EXERCISE:
Check every line of the data and copy the ones where "Нижневартовск" appears.
::::::
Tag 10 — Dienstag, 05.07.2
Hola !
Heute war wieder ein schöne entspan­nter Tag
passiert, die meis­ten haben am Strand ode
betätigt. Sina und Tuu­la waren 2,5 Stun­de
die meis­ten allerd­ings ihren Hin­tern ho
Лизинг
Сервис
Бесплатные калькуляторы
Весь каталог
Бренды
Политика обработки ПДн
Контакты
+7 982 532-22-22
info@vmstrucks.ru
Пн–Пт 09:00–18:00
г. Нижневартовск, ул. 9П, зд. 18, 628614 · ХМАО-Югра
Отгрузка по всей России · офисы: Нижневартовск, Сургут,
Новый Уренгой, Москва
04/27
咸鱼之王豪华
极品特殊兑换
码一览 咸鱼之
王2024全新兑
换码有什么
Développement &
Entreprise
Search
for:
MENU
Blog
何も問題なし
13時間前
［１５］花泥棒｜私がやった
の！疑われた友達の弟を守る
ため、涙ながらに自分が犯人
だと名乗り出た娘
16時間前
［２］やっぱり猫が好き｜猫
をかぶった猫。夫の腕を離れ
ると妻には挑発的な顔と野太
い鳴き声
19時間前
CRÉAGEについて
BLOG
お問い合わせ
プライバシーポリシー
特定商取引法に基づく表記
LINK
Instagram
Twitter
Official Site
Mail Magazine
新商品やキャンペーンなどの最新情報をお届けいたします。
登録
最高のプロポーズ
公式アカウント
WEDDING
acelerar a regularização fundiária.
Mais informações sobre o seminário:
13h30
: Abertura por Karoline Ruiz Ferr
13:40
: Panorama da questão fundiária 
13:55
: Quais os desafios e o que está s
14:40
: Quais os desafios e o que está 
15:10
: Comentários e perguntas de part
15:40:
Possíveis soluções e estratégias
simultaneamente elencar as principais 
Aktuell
::::::
RESPONSE TO THE TASK:
г. Нижневартовск, ул. 9П, зд. 18, 628614 · ХМАО-Югра
Отгрузка по всей России · офисы: Нижневартовск, Сургут,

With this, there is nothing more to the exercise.